BRANO DI LETTURA
══════

Gigi Riva è stato il mio sogno

Don Carlo Rotondo e il rapporto con il campione scomparso

Il 12 aprile 1970 ero lì!

Papà mi portò allo stadio Amsicora.

E miei occhi erano tutti per il nostro grande eroe di quei giorni: Gigi Riva, che con  il mio accento marcatamente «casteddaiu» diventava «GiggiRrriva». 

Quante volte l’ho urlato quel pomeriggio incredibile che si concluse in gloria: Campioni d’Italia!

E lui, Gigi, capocannoniere.

Tornando a casa papà mi fece un regalo pazzesco: alle bancarelle mi comprò la maglietta del Cagliari.

La notte, e per molte notti, fu il mio pigiama.

Poi chiesi a papà di comprarmi due numeri 1 in pelle e tutto gongolante andai da mamma a chiederle di cucirmeli nella maglia.

Da quel momento ebbi un unico chiodo fisso, un’unica maniacale idea: diventare «GiggiRrriva».

E, lo sottolineo, non diventare calciatore, ma diventare Gigi Riva.

══════

Dati memorizzati
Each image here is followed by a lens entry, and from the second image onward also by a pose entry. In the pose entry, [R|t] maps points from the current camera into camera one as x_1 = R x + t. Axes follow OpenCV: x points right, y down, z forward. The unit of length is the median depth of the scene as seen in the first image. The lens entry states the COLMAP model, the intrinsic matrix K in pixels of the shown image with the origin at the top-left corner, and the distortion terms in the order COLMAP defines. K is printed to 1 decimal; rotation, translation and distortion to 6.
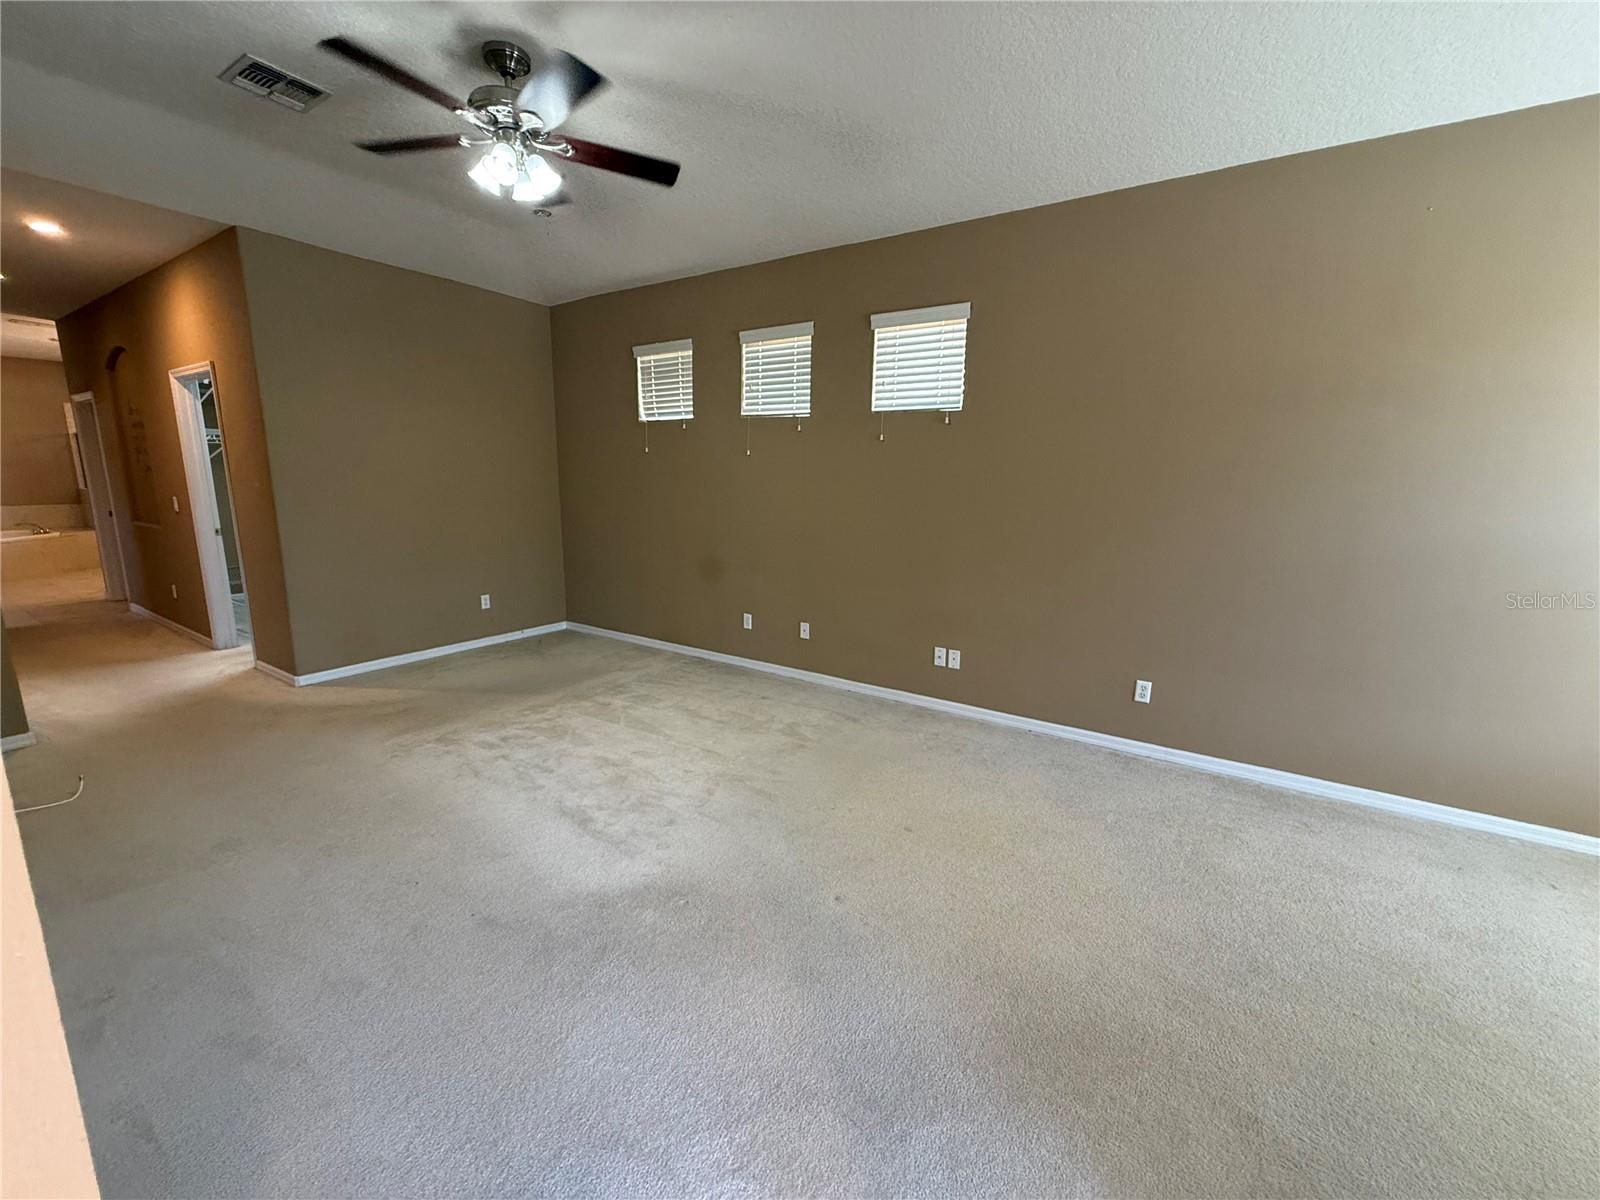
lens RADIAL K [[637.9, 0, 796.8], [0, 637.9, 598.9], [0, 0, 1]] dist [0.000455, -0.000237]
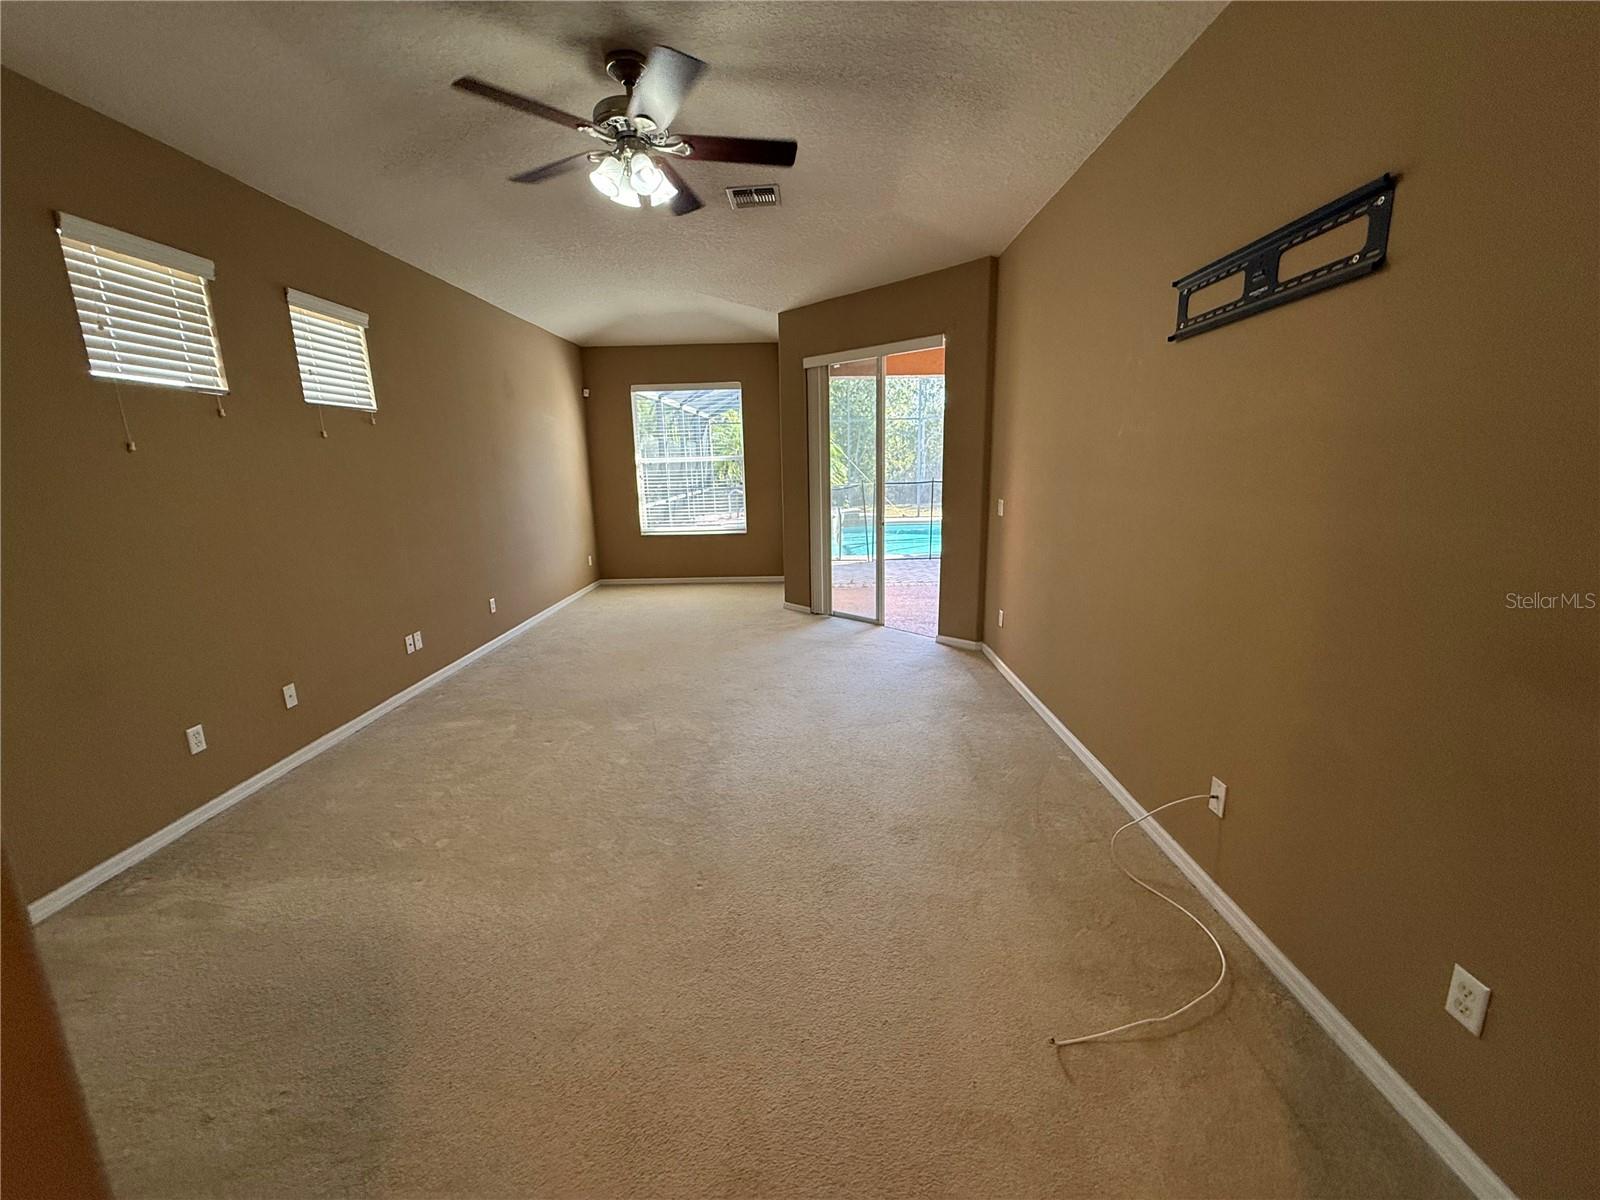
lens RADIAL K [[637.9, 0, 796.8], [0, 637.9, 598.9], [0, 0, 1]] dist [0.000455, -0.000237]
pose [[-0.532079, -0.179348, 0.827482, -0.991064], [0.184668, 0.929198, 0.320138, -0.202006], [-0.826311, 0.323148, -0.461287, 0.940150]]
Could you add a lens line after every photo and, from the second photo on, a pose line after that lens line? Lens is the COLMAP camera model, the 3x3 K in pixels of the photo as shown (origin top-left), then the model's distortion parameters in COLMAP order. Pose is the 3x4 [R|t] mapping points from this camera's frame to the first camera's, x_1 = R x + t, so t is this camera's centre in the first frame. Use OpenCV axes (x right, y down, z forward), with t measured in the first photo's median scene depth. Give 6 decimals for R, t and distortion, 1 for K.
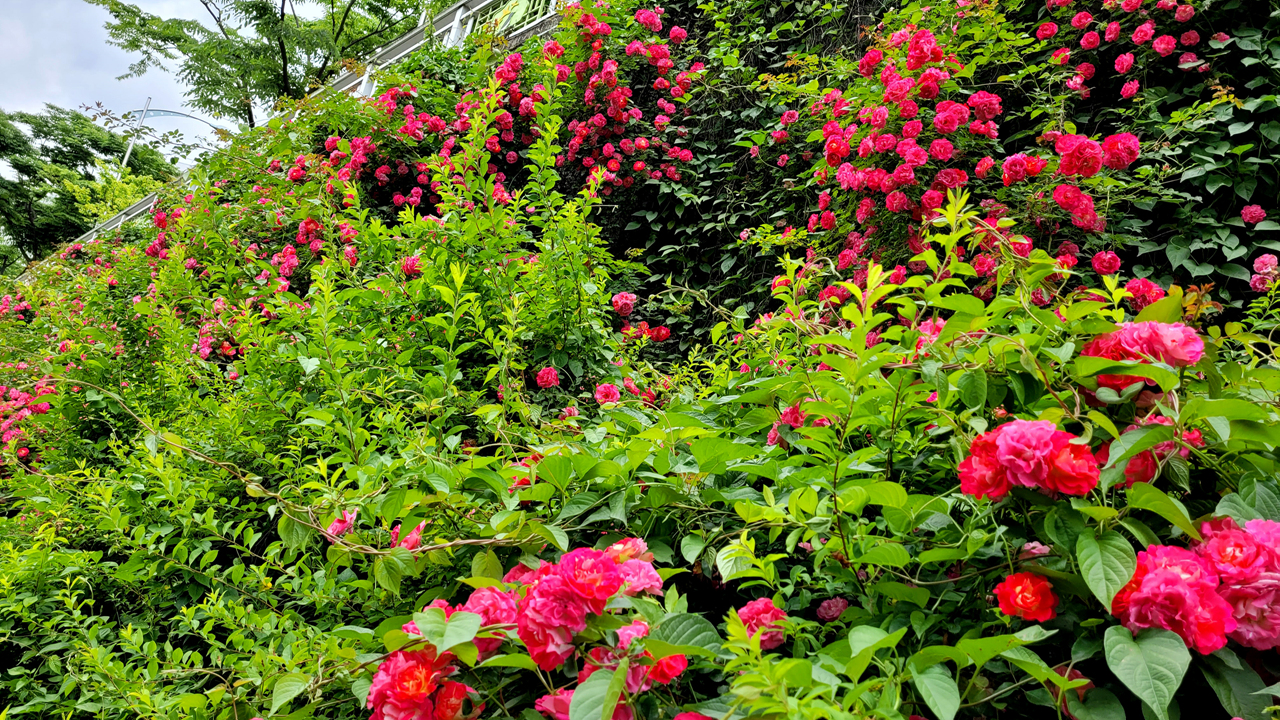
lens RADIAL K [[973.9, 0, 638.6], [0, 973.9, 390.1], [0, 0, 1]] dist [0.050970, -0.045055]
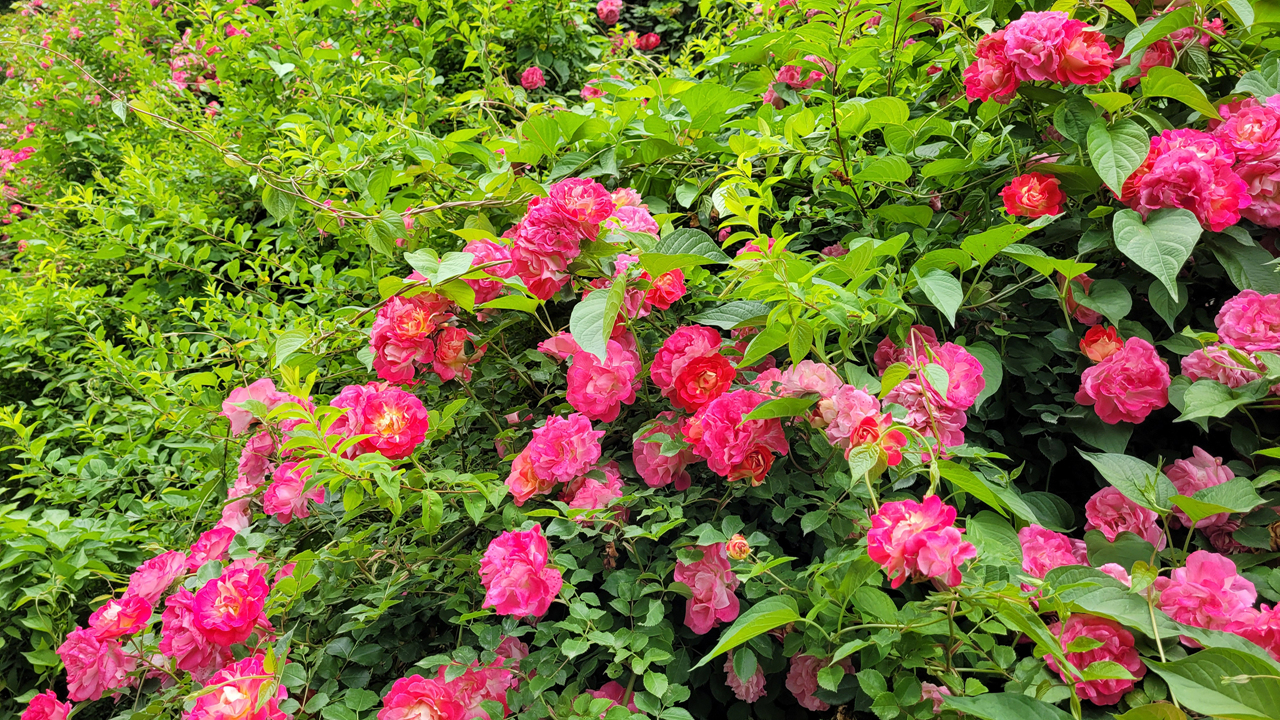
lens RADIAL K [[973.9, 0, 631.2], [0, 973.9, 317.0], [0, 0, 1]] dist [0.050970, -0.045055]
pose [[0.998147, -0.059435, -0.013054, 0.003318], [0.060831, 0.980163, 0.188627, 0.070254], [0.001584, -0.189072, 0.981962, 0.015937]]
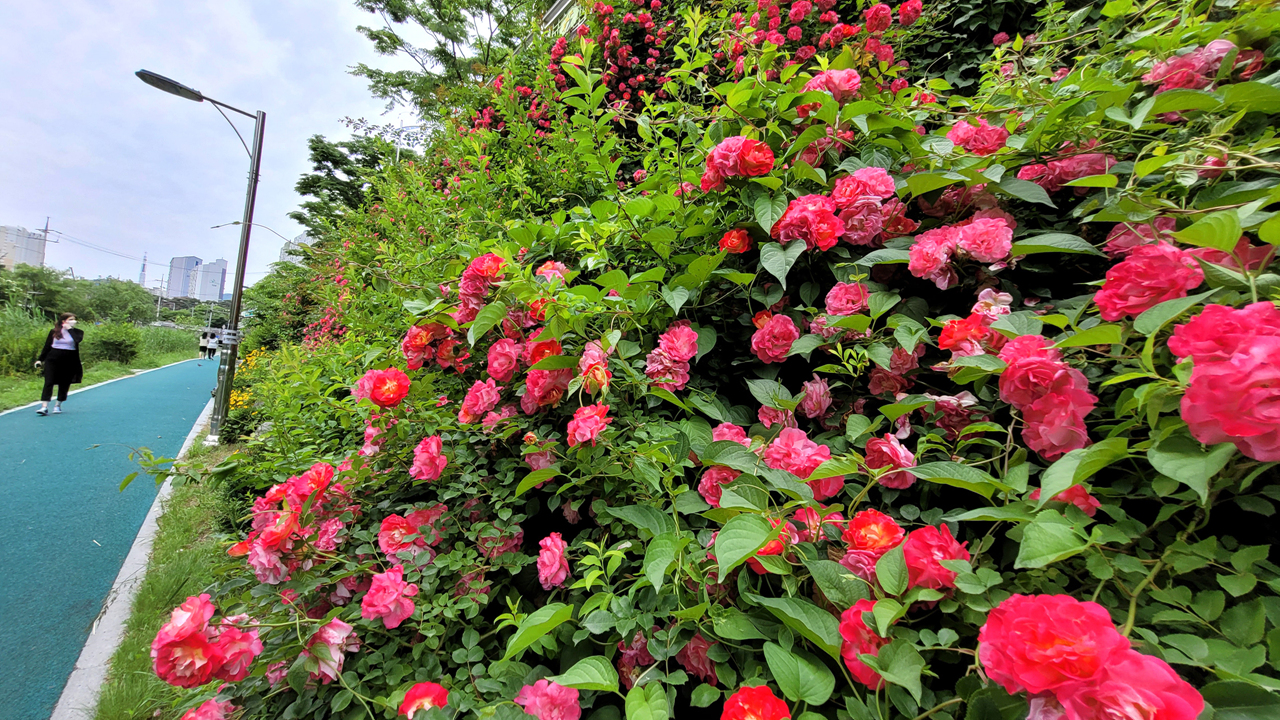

══════

COMPLETA QUANTO SEGUE
a: Nel testo su Gigi Riva, in quale stadio va chi racconta il 12 aprile 1970?
b: Elenca tutte le frasi del testo su Gigi Riva in cui compare la parola «papà».
c: Continua il testo su Gigi Riva dopo la sua ultima frase.
Le righe sono un materiale separato dal testo su Gigi Riva.

RISPOSTE PER NUMERO
a: Allo stadio Amsicora.

b:
Papà mi portò allo stadio Amsicora.
Tornando a casa papà mi fece un regalo pazzesco: alle bancarelle mi comprò la maglietta del Cagliari.
Poi chiesi a papà di comprarmi due numeri 1 in pelle e tutto gongolante andai da mamma a chiederle di cucirmeli nella maglia.

c:
Lui era il mio sogno, tutto ciò che volevo e desideravo. 

Giocavo a pallone ogni volta che potevo.

E quando mi chiedevano dove volessi giocare la risposta scattava come una molla: «ala sinistra».

Talmente lo sognavo che, come Riva, mi abituai a calciare solo col sinistro usando il destro solamente come piede d’appoggio.

E poi allo stadio  Sant’Elia , tutte le volte che papà poteva mi portava.

E lì avevo occhi solo per lui, Gigi Riva.

Ne studiavo i movimenti, quelle braccia larghe, gli scatti, le rovesciate, i colpi di testa: erano i miei compiti a casa.

Per anni avevo un solo sogno: diventare come lui, Gigi Riva.

Quando arrivarono gli infortuni piansi tanto e, siccome ero un assiduo chierichetto, a messa non gli facevo mancare una preghierina perché guarisse più in fretta possibile.

Gigi Riva: il mio sogno.

Ma il buon Dio aveva in serbo per me altro.

E usò il mio sogno per «fregarmi»: al termine di una Messa servita in parrocchia a Sinnai, andai dal mio parroco a cui volevo tanto bene e gli chiesi cosa occorresse fare per diventare prete come lui.

E lui altrettanto candidamente mi rispose: «Devi andare a studiare a Cagliari in un luogo che si chiama Seminario».

La seconda domanda fu l’«esca» di Dio:«In Seminario si gioca a pallone?».

E la risposta fu l’«amo» a cui abboccai: «Sì, tutti i giorni».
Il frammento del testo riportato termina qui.